### DIRECTIONS FOR THIS TASK:
Nothing but the lines from the one containing "的神手。于是吴王限定在三个月之内，铸成盖世宝剑，献给吴" through the last line of the material should appear in the answer, transcribed exactly, pictures excluded.

### INFORMATION SHOWN:
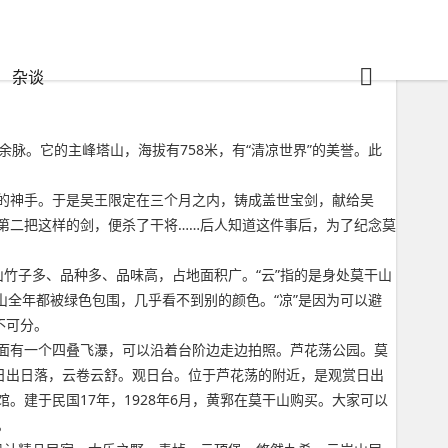
杂谈
脉。它的主峰塔山，海拔有758米，有“清凉世界”的美誉。此
的神手。于是吴王限定在三个月之内，铸成盖世宝剑，献给吴
第二把这样的剑，便杀了干将……后人知道这件事后，为了纪念莫
是指莫干山竹子多、品种多、品味高，占地面积广。“云”指的是身处莫干山
干山全年都被绿色包围，几乎看不到别的颜色。“凉”是因为可以避
不可分。
面有一个四叠飞瀑，可以沿着台阶边走边拍照。芦花荡公园。莫
日出日落，云卷云舒。观日台。位于芦花荡的附近，是观赏日出
建于民国17年，1928年6月，黄郛在莫干山购买。大家可以
。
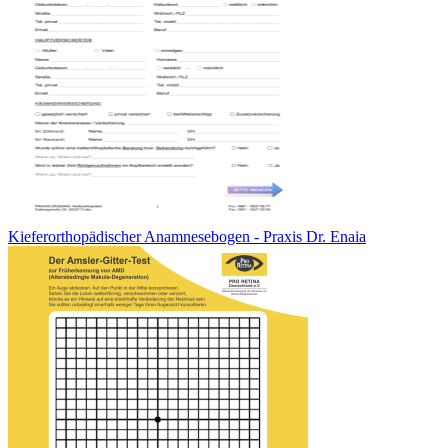
Kieferorthopädischer Anamnesebogen - Praxis Dr. Enaia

### SOLVED EXERCISE:
的神手。于是吴王限定在三个月之内，铸成盖世宝剑，献给吴
第二把这样的剑，便杀了干将……后人知道这件事后，为了纪念莫
是指莫干山竹子多、品种多、品味高，占地面积广。“云”指的是身处莫干山
干山全年都被绿色包围，几乎看不到别的颜色。“凉”是因为可以避
不可分。
面有一个四叠飞瀑，可以沿着台阶边走边拍照。芦花荡公园。莫
日出日落，云卷云舒。观日台。位于芦花荡的附近，是观赏日出
建于民国17年，1928年6月，黄郛在莫干山购买。大家可以
。
Kieferorthopädischer Anamnesebogen - Praxis Dr. Enaia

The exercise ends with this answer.